ASSIGNMENT 1:
Decide whether each statement below agrees with the post on slow cooking and oxtails. For each one, answer yes or no and quote the words of the text that decide it. (a) The oxtails are served on a potato puree. (b) The monkfish is roasted until well done. (c) The thin pieces of oxtail should be taken out before cooking.

** Opening PASSAGE FOR REVIEW block **

My campaign to bring back the joys of slow cooking and oxtails

Slow cooking is great, you brown something nicely, add some suitable herbs (not in tea bags please) a glug of red wine, top it all with stock and leave it to do its thing all afternoon. Glorious.

The slow cooking of meat and vegetables make for the perfect sauce, it does all of the work for you, saving time and effort in the long run. I slow cook all sorts of meats; ham hocks, duck legs in their own fat, lamb shoulders, venison haunches, pork knuckles, beef shin and, possibly best of all, oxtails.

Oxtails are underated, to many the meat to bone ratio is not worth bothering with but I disagree. Obviously the tail tapers from thick to thin, the thick pieces make for a hearty meal but the thin pieces should be left in for flavour and chewing on at the end when nobody is looking.

The thing to remeber with oxtails is what they bring to the sauce party; natural unadulturated gelatine. Pieces of slow cooked tails help to make a sauce which, once reduced makes a wonderfully sweet, sticky, moorish gravy.

Oxtails go with anything; red curry, Spanish wine and chorizo sausage, English vegetables and pearl barley, simmered in a broth for a hearty soup, the list goes on. One of my favourite ever meals was a plate of oxtails with braised red cabbage and a fine glass of riocha with my dearest friends, Andrew and April. Perfectly cooked, stress free and delicious.

My current ‘thing’ is to pair meat and fish, a sort of surf and turf if you will. Instead of steak and tiger prawns I am serving monkfish and oxtails. We cook the oxtails all day in lots of red wine, vegetables, garlic and herbs until meltingly soft. The meat is stripped from the bone and the stock reduced by half. The monkfish is dusted with porcini powder then roasted on the bone medium rare. We serve the oxtails on a potato puree, the monkfish placed on top and served with a sauce of the reduced oxtail juices infused with clams, chopped garlic, parsley and orange zest.

Simple but really effective. Go on, get the slow cooker out, you know it makes sense!

monkfish 

 

4 Comments

  1. Derfel Cadarn says:

    MC
    as I read through it sounded a strange mixture, but looking at the picture ….

** Closing PASSAGE FOR REVIEW block **
** Opening MATERIAL PROVIDED block **

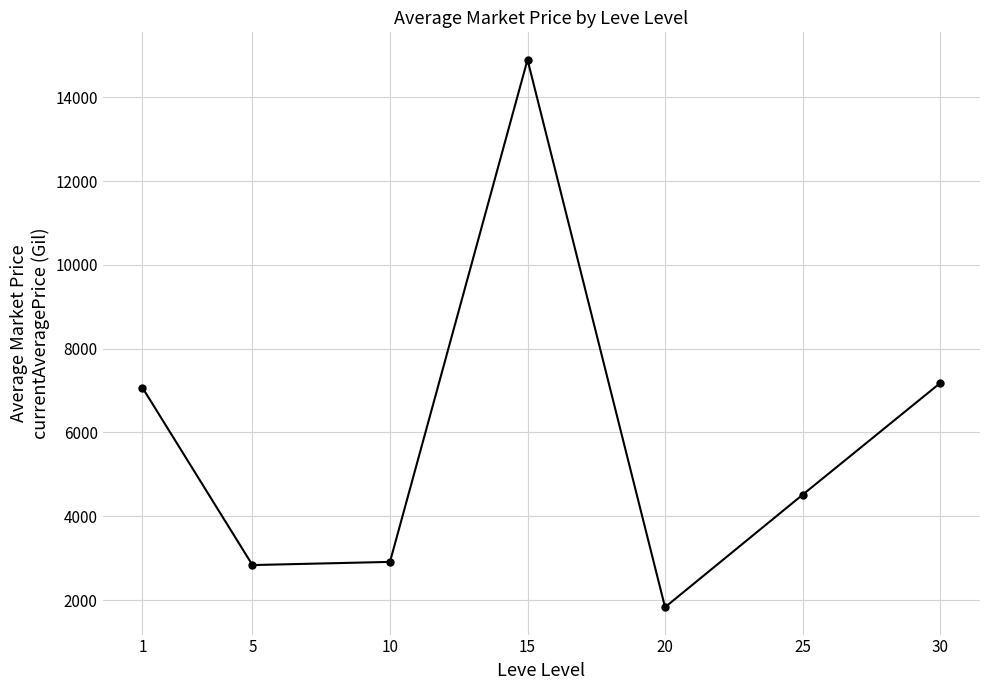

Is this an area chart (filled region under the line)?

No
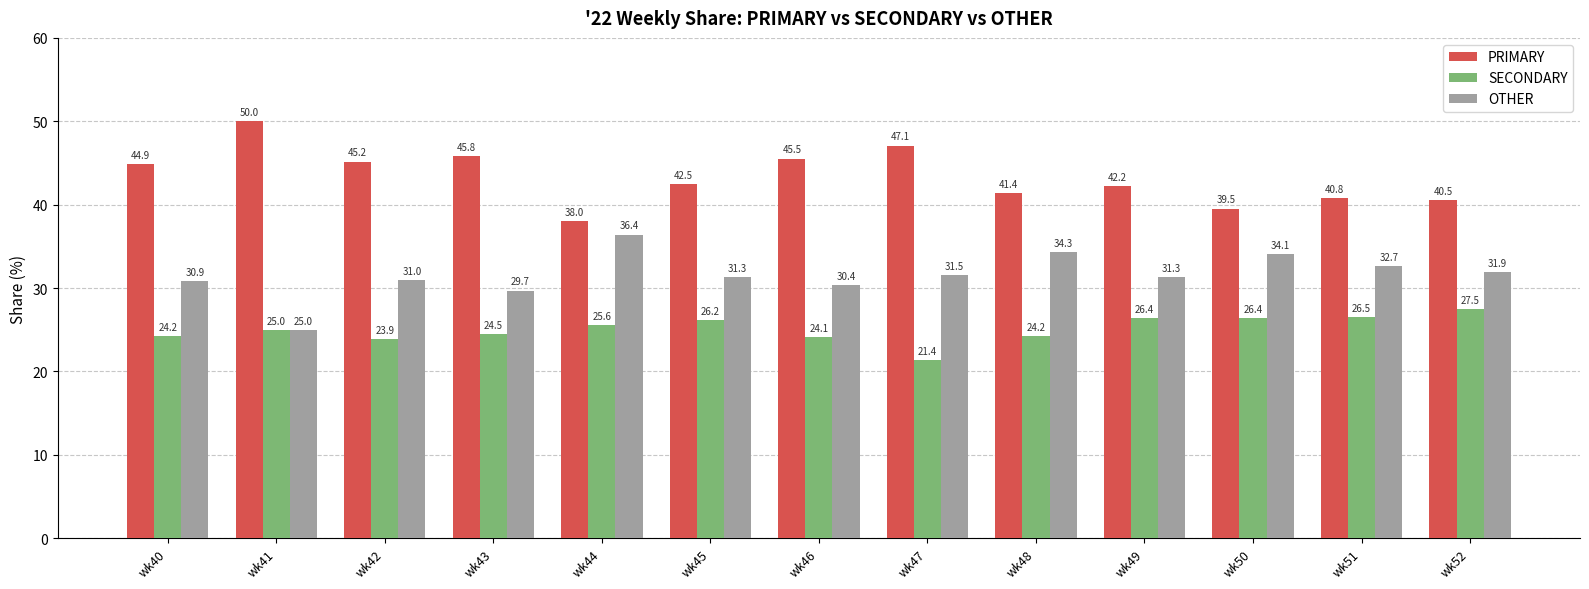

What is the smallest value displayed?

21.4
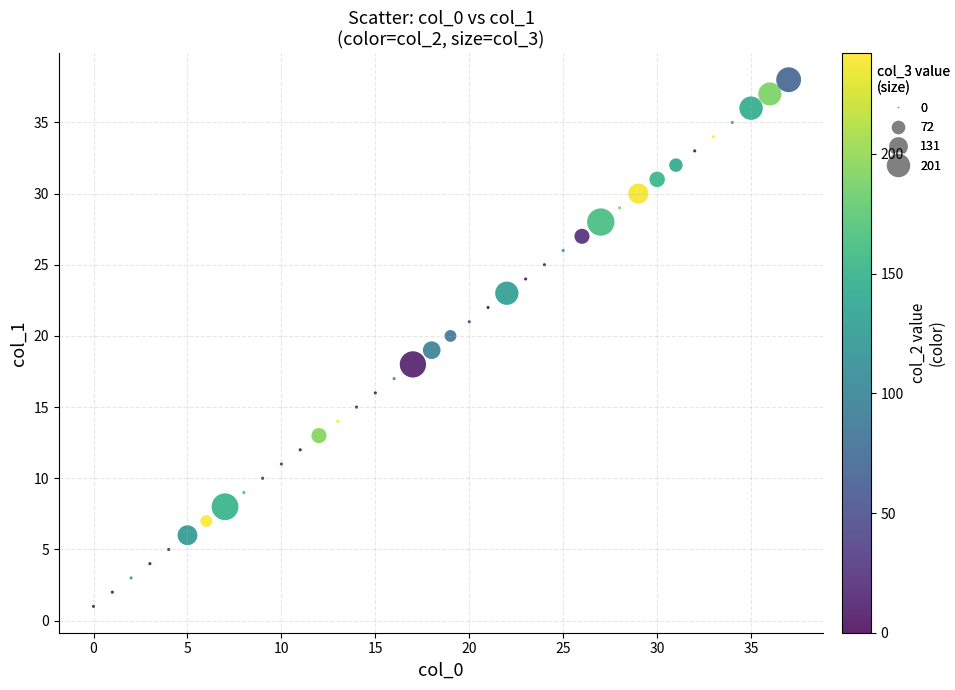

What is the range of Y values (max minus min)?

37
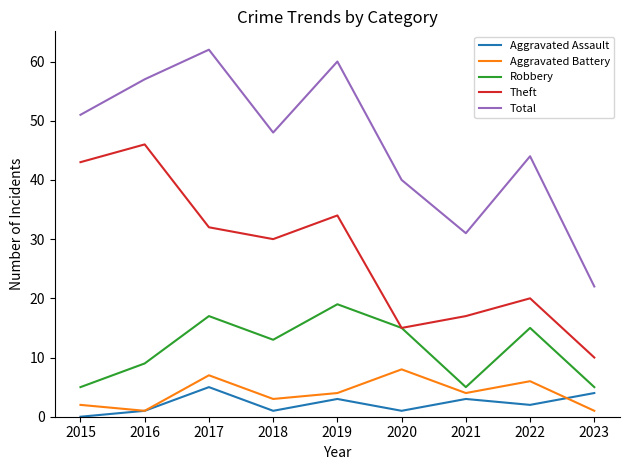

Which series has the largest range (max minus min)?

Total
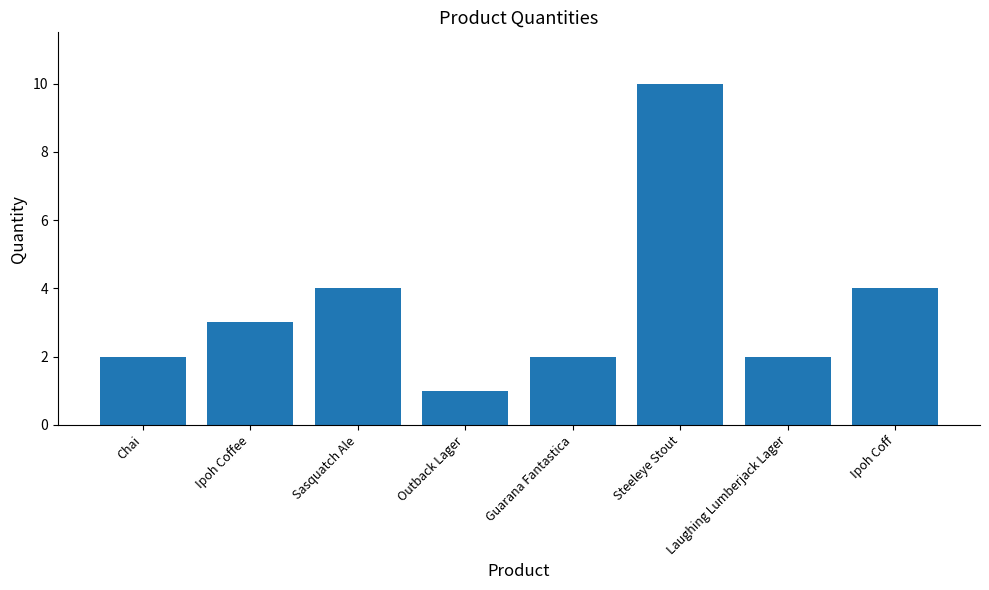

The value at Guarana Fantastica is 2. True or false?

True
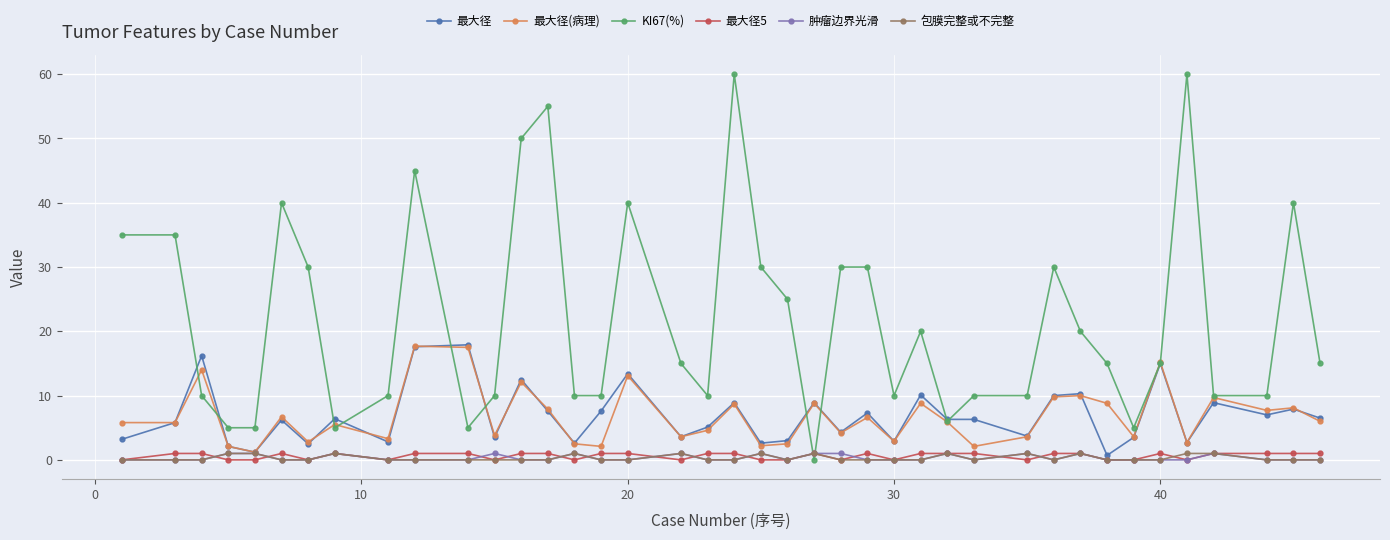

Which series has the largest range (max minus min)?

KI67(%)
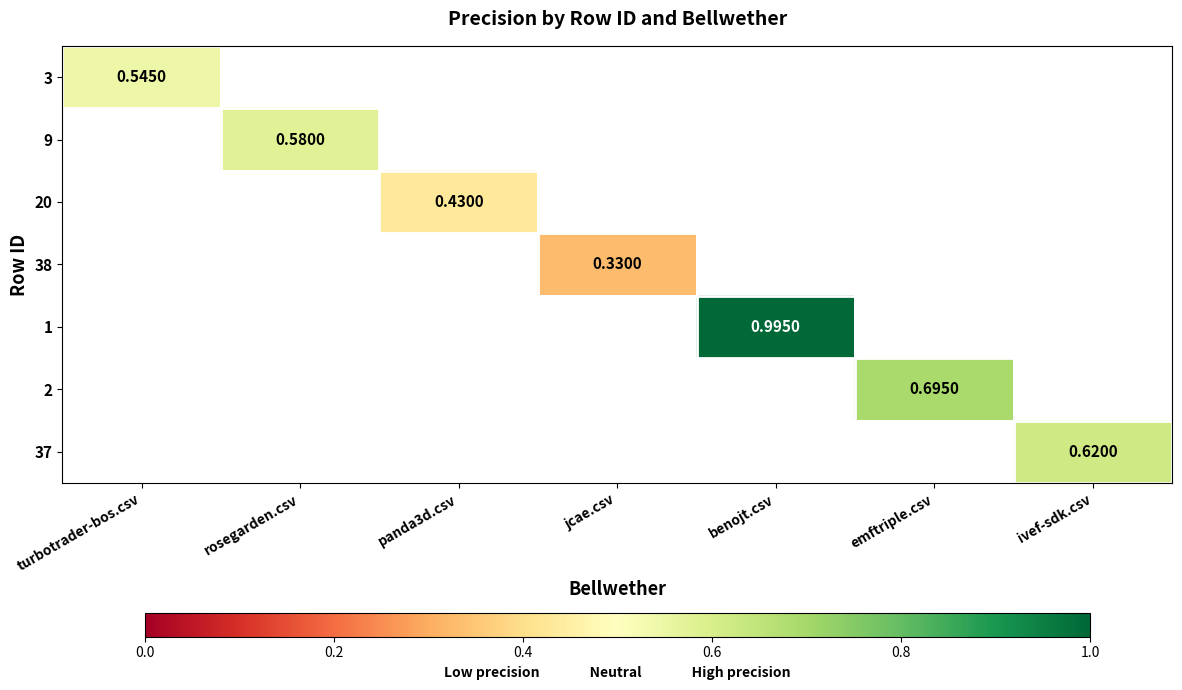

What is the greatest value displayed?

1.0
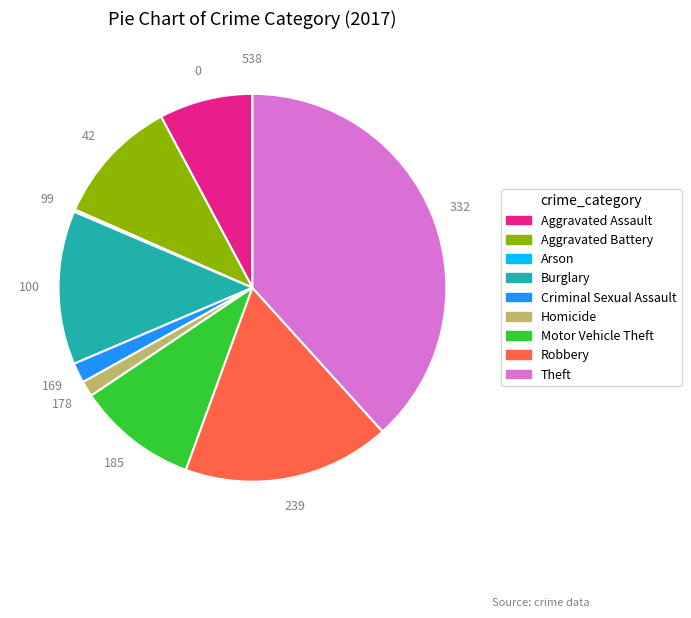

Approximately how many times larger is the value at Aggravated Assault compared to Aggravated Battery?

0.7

** Closing MATERIAL PROVIDED block **

ASSIGNMENT 2:
Count the lines of the records that contain the string "True". Give only the number.

TASK SOLUTION 1:
(a) Yes: "We serve the oxtails on a potato puree"
(b) No: "roasted on the bone medium rare"
(c) No: "the thin pieces should be left in for flavour"

TASK SOLUTION 2:
2